== Segment start ==

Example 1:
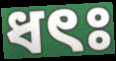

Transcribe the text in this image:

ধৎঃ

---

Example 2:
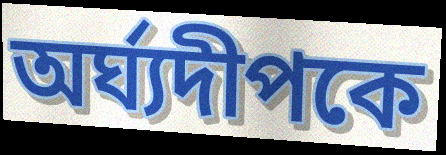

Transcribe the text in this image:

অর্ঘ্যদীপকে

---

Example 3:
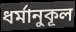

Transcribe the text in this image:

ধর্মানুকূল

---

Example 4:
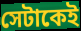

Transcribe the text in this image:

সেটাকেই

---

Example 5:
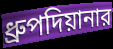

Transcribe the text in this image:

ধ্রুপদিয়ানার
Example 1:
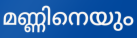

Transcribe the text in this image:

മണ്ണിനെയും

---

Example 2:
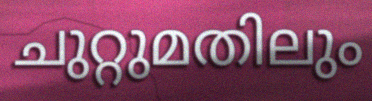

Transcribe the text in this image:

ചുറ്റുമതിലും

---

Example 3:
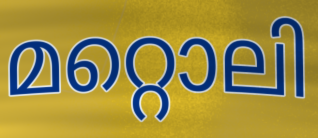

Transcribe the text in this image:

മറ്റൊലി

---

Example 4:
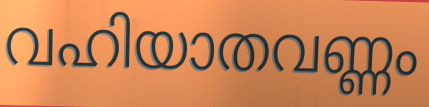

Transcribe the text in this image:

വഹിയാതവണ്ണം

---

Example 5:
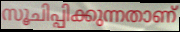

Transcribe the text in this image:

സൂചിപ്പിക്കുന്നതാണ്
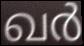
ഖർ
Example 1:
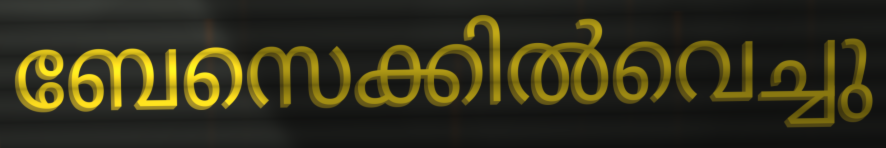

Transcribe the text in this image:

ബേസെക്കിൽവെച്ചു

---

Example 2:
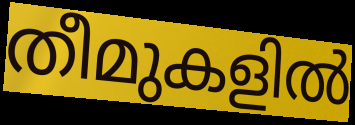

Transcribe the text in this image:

== Segment end ==

**Problem details:** The full text of the data above, exact and without pictures, is what to return.

**Output below:**
Example 1:

Transcribe the text in this image:

ধৎঃ

---

Example 2:

Transcribe the text in this image:

অর্ঘ্যদীপকে

---

Example 3:

Transcribe the text in this image:

ধর্মানুকূল

---

Example 4:

Transcribe the text in this image:

সেটাকেই

---

Example 5:

Transcribe the text in this image:

ধ্রুপদিয়ানার
Example 1:

Transcribe the text in this image:

മണ്ണിനെയും

---

Example 2:

Transcribe the text in this image:

ചുറ്റുമതിലും

---

Example 3:

Transcribe the text in this image:

മറ്റൊലി

---

Example 4:

Transcribe the text in this image:

വഹിയാതവണ്ണം

---

Example 5:

Transcribe the text in this image:

സൂചിപ്പിക്കുന്നതാണ്
ഖർ
Example 1:

Transcribe the text in this image:

ബേസെക്കിൽവെച്ചു

---

Example 2:

Transcribe the text in this image:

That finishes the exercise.